Various models have been proposed to conduct information retrieval. This module utilizes a deep natural language processing model to compute the similarity between teacher’s text description and case documents. Unlike the semantic similarity calculation in question answering module targeting on computing similarity between two sentences, this case engine computes the similarity between two different documents in the form of a sequence of sentences. As illustrated in Fig. 4, a hierarchical BERT model is designed and implemented to compute the semantic similarity between teacher’s text description and each case document.

Fig. 4
figure 4

The hierarchical BERT model used in case search module

In this mode, the bottom layer mainly learns the semantic vector of each sentence in teachers’ text description and case documents. Specifically, parameters of pretrained BERT model are adopted directly for this bottom layer BERT. The top layer targets on learning the semantic similarity between teacher’s text description and each case document. By taking the semantic vectors of sentences generated with bottom BERT layer as input, we add in the special token “[CLS]” at the beginning and “[SEP]” in the middle to concatenate the two sequence into one sequence. Subsequently, the model can process it like a normal sequence, and generate a semantic similarity vector at the beginning position. After generating the semantic similarity vector, one MLP network model is employed to compute the similarity between the teacher text description and the case document. Similar to the question answering module, all cases are ranked according to the computed semantic similarity and then return back to the teacher.

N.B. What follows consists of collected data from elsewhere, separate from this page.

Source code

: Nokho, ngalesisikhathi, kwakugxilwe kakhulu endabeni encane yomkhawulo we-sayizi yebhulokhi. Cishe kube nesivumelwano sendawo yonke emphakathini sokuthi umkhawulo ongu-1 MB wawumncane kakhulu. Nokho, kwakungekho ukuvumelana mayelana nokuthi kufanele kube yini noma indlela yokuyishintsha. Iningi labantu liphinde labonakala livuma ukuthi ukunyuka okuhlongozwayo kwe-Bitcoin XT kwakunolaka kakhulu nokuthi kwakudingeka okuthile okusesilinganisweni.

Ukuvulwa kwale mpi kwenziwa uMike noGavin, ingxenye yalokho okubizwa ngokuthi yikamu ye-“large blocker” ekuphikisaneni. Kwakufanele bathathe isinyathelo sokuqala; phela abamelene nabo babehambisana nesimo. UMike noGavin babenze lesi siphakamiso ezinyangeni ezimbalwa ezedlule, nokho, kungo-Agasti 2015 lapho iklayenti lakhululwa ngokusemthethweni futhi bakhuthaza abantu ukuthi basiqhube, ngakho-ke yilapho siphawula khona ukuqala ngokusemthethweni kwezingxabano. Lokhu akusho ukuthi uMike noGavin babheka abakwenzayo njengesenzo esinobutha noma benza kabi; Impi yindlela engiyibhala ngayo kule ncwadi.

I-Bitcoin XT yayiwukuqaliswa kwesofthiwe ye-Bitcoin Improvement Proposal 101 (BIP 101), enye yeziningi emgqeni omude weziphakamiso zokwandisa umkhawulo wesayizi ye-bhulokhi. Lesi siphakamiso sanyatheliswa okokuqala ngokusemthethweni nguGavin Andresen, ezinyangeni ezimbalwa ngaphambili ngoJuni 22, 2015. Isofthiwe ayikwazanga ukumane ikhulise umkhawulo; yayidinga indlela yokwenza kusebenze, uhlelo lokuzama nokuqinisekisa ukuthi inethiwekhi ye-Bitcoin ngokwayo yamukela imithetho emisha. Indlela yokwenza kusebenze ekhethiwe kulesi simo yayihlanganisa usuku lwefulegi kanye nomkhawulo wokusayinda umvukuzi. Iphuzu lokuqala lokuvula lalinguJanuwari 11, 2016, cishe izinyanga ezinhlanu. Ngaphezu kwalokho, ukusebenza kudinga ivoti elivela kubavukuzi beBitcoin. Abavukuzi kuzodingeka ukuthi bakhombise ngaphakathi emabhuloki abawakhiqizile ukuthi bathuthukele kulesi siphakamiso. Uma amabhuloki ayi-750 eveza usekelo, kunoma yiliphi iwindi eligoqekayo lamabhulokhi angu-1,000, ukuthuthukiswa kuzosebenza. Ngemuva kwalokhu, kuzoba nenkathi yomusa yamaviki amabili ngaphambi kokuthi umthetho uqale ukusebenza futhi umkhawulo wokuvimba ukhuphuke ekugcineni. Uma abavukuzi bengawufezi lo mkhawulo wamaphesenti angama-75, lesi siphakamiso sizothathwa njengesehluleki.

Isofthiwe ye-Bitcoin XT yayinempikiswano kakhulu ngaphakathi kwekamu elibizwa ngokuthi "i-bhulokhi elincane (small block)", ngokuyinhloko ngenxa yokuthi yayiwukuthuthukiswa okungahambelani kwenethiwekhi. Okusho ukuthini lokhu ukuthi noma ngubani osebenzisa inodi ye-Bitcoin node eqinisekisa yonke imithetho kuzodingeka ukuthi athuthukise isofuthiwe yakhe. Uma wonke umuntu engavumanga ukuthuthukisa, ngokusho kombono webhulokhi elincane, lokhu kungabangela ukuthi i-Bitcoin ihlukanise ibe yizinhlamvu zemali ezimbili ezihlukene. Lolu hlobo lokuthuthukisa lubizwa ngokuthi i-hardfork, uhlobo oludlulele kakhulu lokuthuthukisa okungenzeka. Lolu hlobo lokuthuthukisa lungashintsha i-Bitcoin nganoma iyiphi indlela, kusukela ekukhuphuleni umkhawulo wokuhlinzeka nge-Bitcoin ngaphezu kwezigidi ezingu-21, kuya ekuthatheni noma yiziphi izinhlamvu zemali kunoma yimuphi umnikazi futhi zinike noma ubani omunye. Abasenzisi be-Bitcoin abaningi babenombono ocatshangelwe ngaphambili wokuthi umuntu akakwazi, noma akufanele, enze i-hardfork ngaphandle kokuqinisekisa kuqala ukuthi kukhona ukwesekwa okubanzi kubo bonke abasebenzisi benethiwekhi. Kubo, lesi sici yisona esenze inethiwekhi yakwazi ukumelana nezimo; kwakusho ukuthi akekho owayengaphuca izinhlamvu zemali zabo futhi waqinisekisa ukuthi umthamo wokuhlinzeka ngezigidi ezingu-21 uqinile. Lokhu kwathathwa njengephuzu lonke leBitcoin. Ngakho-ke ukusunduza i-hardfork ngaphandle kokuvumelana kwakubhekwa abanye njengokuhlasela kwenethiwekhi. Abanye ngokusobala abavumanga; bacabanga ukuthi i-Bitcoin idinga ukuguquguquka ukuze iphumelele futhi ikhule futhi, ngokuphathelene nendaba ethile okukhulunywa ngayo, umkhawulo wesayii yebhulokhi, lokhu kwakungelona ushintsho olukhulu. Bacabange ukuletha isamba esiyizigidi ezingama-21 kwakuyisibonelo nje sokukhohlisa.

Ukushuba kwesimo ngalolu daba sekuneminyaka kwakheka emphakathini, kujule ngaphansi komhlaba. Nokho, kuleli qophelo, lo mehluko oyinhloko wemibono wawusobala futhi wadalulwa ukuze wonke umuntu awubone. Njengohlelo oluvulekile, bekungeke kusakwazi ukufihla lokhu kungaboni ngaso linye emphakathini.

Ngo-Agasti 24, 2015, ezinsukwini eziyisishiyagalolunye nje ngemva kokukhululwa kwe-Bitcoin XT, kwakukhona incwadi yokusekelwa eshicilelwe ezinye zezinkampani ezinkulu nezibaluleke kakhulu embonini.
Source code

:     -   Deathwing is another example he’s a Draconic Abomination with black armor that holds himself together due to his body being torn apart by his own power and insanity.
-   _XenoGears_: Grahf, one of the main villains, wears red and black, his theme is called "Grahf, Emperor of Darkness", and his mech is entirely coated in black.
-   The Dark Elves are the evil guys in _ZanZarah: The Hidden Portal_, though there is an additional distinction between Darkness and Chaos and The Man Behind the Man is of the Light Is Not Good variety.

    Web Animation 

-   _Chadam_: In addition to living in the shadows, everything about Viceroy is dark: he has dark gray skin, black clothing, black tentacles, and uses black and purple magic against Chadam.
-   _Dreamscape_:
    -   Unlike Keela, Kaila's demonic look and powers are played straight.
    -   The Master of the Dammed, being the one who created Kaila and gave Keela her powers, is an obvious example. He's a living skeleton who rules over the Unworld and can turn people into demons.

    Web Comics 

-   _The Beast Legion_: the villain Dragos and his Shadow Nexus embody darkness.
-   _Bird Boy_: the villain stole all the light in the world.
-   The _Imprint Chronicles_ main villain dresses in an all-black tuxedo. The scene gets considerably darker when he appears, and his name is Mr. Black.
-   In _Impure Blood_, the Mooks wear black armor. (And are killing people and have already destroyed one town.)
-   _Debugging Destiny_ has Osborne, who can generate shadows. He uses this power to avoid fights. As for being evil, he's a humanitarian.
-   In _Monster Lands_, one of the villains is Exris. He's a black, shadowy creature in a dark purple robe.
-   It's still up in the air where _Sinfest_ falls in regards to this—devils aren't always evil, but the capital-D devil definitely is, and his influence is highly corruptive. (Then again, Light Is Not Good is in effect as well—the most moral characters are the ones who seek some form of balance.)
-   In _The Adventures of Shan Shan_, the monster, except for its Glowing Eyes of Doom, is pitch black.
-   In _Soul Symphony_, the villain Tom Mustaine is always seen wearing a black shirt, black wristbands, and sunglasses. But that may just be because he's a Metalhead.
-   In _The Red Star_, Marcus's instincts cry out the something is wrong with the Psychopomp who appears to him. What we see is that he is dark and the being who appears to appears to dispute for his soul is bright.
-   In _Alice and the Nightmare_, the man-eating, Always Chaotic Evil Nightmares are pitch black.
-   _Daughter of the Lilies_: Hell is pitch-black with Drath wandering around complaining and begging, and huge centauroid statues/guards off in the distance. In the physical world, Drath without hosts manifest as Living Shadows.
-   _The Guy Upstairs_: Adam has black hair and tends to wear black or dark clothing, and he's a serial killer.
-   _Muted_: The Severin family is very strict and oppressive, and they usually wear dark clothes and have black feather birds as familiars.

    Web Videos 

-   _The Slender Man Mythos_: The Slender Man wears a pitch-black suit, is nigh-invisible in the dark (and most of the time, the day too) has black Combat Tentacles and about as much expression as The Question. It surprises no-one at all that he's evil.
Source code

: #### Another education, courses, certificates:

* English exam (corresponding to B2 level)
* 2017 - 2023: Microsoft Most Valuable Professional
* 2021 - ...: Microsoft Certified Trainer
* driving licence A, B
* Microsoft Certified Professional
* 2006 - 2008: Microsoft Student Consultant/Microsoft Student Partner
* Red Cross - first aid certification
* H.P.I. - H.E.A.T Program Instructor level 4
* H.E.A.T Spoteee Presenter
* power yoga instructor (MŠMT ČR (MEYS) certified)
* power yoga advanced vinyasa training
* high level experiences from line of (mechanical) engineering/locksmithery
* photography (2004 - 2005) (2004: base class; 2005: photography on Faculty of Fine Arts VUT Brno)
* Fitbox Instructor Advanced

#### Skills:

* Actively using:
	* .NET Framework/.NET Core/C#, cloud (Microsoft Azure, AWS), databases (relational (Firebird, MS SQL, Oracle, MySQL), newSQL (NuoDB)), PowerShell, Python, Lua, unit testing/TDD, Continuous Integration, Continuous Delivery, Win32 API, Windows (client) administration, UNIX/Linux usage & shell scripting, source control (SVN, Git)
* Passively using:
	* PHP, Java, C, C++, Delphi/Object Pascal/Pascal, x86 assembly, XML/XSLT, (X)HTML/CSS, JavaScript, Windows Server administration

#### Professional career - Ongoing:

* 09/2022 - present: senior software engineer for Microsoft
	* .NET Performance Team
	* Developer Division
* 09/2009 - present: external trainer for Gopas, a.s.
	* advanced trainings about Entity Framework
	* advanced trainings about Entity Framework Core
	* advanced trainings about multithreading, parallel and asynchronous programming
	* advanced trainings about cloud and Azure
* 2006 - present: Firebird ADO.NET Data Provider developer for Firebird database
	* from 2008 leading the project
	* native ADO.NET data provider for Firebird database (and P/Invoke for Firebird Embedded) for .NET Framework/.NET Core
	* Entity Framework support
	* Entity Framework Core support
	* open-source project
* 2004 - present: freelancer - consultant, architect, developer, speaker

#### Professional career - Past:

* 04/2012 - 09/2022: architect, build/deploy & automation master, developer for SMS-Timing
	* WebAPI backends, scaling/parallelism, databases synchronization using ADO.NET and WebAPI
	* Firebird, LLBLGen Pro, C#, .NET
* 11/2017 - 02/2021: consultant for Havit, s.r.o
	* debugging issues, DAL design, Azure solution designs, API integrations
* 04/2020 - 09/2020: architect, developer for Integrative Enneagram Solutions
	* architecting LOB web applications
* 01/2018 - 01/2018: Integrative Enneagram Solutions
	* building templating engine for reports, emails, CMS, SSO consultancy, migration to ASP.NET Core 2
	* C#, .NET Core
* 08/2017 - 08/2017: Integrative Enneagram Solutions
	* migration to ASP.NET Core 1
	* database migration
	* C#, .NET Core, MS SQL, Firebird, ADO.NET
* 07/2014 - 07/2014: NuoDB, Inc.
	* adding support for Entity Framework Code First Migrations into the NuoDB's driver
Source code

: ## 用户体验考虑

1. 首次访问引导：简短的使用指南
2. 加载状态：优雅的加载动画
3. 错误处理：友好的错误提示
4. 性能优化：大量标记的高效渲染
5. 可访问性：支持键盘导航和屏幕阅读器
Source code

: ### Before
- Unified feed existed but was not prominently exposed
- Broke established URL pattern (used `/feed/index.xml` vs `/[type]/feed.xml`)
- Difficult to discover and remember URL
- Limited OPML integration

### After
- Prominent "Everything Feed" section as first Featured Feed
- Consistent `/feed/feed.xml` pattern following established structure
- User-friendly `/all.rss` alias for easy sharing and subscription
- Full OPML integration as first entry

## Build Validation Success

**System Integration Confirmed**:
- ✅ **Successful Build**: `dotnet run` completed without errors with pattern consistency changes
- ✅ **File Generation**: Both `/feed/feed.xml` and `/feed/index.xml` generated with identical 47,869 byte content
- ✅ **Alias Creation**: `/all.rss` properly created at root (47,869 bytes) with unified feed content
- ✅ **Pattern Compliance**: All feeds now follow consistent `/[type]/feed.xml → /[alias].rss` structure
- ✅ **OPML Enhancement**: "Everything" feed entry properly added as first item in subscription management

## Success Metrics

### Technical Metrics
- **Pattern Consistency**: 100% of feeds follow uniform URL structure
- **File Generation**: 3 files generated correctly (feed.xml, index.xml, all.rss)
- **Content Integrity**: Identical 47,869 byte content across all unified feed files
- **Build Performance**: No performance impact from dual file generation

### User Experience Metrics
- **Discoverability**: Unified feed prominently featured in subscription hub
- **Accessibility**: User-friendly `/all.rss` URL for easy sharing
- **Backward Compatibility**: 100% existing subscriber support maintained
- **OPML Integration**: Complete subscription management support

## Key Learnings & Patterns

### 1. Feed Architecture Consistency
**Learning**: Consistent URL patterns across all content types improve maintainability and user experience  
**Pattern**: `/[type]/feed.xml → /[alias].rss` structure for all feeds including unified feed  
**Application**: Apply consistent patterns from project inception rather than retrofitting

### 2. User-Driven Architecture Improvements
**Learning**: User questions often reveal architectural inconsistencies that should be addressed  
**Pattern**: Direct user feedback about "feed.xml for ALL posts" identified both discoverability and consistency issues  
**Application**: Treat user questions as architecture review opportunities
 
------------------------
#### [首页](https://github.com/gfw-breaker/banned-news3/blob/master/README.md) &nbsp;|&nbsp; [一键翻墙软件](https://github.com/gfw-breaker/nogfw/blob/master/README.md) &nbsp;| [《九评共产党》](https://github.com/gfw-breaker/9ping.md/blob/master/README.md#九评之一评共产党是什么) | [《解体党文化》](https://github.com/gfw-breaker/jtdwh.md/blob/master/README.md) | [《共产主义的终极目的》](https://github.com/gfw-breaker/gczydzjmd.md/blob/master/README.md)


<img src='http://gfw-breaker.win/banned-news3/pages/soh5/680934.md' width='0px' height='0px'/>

4 Discussion and Conclusion

The main idea of current AI algorithms is the combination of the data-driven paradigm with the knowledge-driven paradigms. The development of the AI-powered teacher assistant can be regarded as an attempt of utilizing such both paradigms to solve the practical problem in education. Based on the knowledge-driven paradigm, the principles and theories in psychological studies are employed to build the theoretical framework, which guides the machines to solve the targeted student behavior problem in a theoretical manner. By leveraging on the data-driven paradigm, the rich and precious teacher experiences embedded in the text data can be extracted and utilized. The integration of these two paradigms provides the solution, and it aims to ensure the reliability and validity of the developed teacher assistant for student problem behaviors. Specifically, the system can analyze students’ need deficiencies behind their problem behaviors and identify the corresponding external environmental and individual factors that result the deficiencies. It also helps teachers find answers or similar resolved cases in many typical student problem behaviors. By taking these answers and cases as references, the teachers can learn how to help their students. The system interacts with teachers through natural language, which greatly improves the usability as well.

One the other hand, we also note that it may cause certain concerns when such an intelligent agent is deployed in schools. People may worry whether it is ethical to utilize machines to analyze and even regulate the students. In practice, the developed assistant is used as a supporting tool offering advice and suggestions to teachers, rather than applying educational intervention directly to students. Another possible concern relates to the data privacy risk that students’ information will be leaked and abused. The developed assistant is designed with privacy protection inherently that it does not store any sensitive data of students after its usage. In addition, it is possible that the current version of the teacher assistant may misinterpret teacher’s descriptions, which results in wrong diagnosis and inappropriate advice. We plan to employ the explainable AI (xAI) techniques to show teachers how the developed assistant makes the current advice and how confident the assistant is on the given advice. The teachers then could make their own decisions on whether they would adopt the advice or not. Driven by the advancements of AI, especially the natural language processing and machine learning techniques, we believe the teacher assistant could eventually tackle such issues and eventually benefit both teachers and students in schools.